SBCEO Superintendent Susan Salcido and team prepare test kits for distribution. | Credit: Courtesy SBCEO

The Santa Barbara Unified Board of Education held its first meeting of the year Tuesday over Zoom as COVID-19 cases continue to rise throughout the county with the rapid spread of the Omicron variant.

It was announced that 13,000 students and all district staff members are expected to be tested by Thursday, following a huge spike in positive cases within the district. Students began returning to their classrooms on January 3, and by January 6, more than 150 students and staff members tested positive for COVID-19.  The first week back of school, between January 3 and 7, there were at least 2,000 students and 250 staff members absent each day.

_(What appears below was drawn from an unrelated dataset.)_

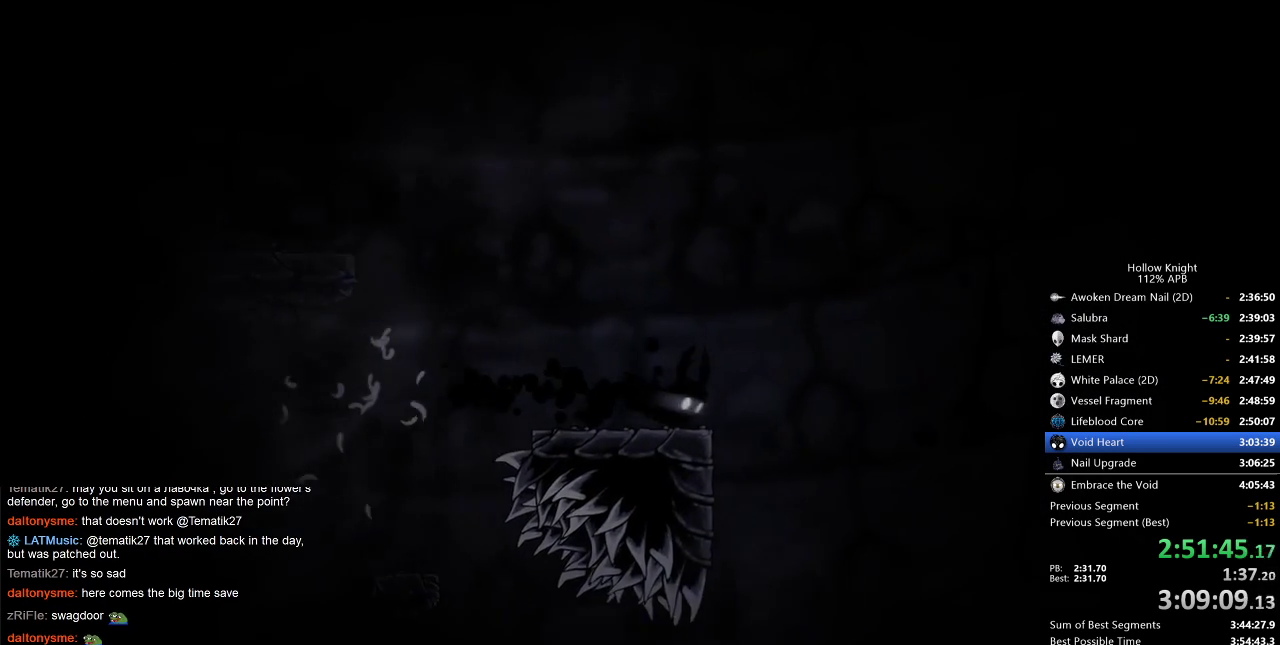
{"keys": ["jump", "left"], "events": [[150, "left", "down"], [150, "right", "up"], [200, "jump", "down"]]}
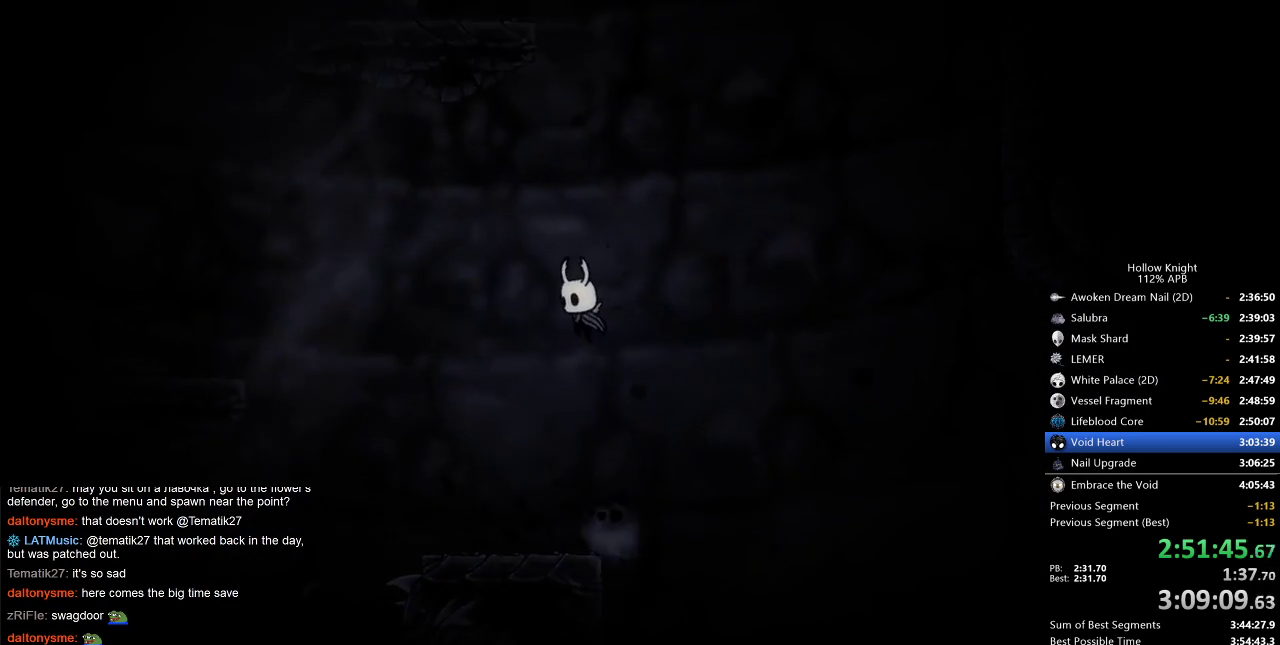
{"keys": ["left"], "events": [[67, "jump", "up"], [183, "left", "up"], [433, "left", "down"]]}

On Monday, January 10, more than 4,000 students and staff members were tested for COVID-19, with 260 testing positive. “We are at a point now in our community where the number of cases is overwhelming our system’s capacity to respond,” said Susan Klein-Rothschild, former deputy director of the county Public Health Department. 

Klein-Rothschild explained that the Omicron variant is currently the most prevalent variant in California and much more transmissible with a shorter incubation time, meaning someone in close contact with another person infected by this variant could become infected themselves within one to three days. There has also been a rise in fully vaccinated and boosted people being infected, though Klein-Rothschild said their symptoms are less severe than unvaccinated individuals who are infected.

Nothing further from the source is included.